Brigjen TNI Purnomosidi menambahkan, pembangunan infrastruktur serupa akan terus berlanjut. Berdasarkan pendataan Kodam XII/Tanjungpura, terdapat 39 jembatan gantung yang direncanakan menjadi program pembangunan pada tahun-tahun mendatang.
Sementara itu, Komandan Satgas Pamtas RI–Malaysia Yon Arhanud 1 Kostrad, Letnan Kolonel Arhanud Andi Qomarudin, mengatakan bahwa selain menjalankan tugas pengamanan wilayah perbatasan, pihaknya juga melaksanakan operasi teritorial untuk meningkatkan kesejahteraan masyarakat.

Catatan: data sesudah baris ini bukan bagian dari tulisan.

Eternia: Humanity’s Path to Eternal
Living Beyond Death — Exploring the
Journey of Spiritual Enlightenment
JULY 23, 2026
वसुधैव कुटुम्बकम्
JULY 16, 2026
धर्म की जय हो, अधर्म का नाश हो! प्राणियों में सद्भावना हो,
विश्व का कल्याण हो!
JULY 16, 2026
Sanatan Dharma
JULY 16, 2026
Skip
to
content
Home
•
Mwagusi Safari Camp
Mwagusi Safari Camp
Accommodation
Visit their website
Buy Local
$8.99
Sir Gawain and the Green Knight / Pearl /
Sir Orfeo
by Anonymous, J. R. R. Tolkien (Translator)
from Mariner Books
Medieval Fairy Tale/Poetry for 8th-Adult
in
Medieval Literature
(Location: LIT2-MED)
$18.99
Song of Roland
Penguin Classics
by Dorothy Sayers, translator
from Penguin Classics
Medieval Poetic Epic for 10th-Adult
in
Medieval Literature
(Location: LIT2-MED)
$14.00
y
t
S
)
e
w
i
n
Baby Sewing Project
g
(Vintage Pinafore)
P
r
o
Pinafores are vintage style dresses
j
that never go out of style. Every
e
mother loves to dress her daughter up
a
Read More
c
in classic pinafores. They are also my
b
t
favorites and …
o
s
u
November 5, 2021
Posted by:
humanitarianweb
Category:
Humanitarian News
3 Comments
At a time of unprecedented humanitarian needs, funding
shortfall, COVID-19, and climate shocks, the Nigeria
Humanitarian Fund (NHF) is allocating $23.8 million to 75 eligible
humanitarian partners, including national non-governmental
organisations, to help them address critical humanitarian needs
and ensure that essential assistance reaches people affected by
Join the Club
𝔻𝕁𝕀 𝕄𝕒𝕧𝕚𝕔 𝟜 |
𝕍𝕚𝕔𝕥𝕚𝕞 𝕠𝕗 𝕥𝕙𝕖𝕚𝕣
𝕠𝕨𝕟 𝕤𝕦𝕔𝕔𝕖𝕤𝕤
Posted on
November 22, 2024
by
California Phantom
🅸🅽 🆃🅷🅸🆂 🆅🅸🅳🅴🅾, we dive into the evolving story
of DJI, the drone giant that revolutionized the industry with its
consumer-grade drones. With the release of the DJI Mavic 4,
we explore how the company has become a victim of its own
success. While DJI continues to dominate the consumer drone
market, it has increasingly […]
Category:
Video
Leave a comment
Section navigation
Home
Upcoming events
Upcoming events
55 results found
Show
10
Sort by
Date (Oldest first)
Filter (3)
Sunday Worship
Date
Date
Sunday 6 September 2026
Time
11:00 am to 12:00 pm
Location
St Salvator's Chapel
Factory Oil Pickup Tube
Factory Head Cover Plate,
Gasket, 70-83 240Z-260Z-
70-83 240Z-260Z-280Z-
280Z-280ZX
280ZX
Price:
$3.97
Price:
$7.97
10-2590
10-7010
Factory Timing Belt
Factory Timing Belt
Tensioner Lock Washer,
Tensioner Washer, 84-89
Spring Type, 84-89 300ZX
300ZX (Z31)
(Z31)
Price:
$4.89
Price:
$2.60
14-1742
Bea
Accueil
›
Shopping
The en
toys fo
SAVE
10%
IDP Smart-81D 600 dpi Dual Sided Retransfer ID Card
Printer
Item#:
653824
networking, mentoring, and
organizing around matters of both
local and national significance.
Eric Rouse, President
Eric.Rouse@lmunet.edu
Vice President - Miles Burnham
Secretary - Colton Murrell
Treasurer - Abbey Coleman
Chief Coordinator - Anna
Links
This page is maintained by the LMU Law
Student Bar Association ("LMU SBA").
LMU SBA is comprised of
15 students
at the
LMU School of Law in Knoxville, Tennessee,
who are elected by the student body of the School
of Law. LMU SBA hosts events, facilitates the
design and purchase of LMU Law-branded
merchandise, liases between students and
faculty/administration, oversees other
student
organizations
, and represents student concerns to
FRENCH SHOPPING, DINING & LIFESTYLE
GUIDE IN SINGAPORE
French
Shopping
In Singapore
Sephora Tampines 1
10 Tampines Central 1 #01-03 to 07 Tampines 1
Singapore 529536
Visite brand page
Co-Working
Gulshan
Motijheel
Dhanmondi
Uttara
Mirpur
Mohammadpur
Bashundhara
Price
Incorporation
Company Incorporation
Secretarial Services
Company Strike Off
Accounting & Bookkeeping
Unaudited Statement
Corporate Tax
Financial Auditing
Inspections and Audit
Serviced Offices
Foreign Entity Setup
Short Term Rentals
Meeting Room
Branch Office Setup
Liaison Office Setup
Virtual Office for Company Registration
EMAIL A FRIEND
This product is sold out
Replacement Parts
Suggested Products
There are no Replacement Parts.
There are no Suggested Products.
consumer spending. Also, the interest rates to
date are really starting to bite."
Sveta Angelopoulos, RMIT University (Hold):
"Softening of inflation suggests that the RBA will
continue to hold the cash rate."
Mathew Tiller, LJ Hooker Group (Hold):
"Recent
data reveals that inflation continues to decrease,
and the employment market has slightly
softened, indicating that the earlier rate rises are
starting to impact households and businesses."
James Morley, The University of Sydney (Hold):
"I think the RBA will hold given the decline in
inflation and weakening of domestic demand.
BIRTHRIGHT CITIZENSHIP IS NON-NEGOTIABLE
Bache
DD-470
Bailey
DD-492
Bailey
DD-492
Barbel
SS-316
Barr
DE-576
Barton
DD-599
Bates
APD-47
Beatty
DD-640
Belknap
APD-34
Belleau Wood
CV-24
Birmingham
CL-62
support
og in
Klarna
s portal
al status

“Sejak kami hadir di wilayah perbatasan, kami berupaya berkontribusi melalui pembangunan jembatan, renovasi sekolah, pemasangan Starlink untuk menunjang pendidikan, serta penyediaan solar cell dan penerangan jalan,” ujarnya.
Ia menuturkan, Satgas Pamtas juga rutin melaksanakan kegiatan bakti sosial, pelayanan kesehatan, hingga membantu evakuasi warga yang mengalami kesulitan akses layanan medis.
Menurutnya, pembangunan Jembatan Gantung Sekayam sempat diragukan oleh sebagian masyarakat karena tantangan geografis dan cuaca ekstrem. Proses pembangunan yang seharusnya dapat diselesaikan dalam waktu 21 hari kerap terhambat hujan deras serta sulitnya distribusi material menuju lokasi.
“Namun berkat dukungan pemerintah, kerja sama dengan Vertical Rescue Indonesia, serta semangat gotong royong masyarakat, pembangunan jembatan ini akhirnya dapat diselesaikan dengan baik,” kata Letnan Kolonel Arhanud Andi Qomarudin.
Dengan diresmikannya Jembatan Gantung Sekayam, masyarakat Dusun Mangkau kini memiliki akses yang lebih aman dan layak, sekaligus membuka harapan baru bagi peningkatan kualitas pendidikan dan perekonomian di wilayah perbatasan negara.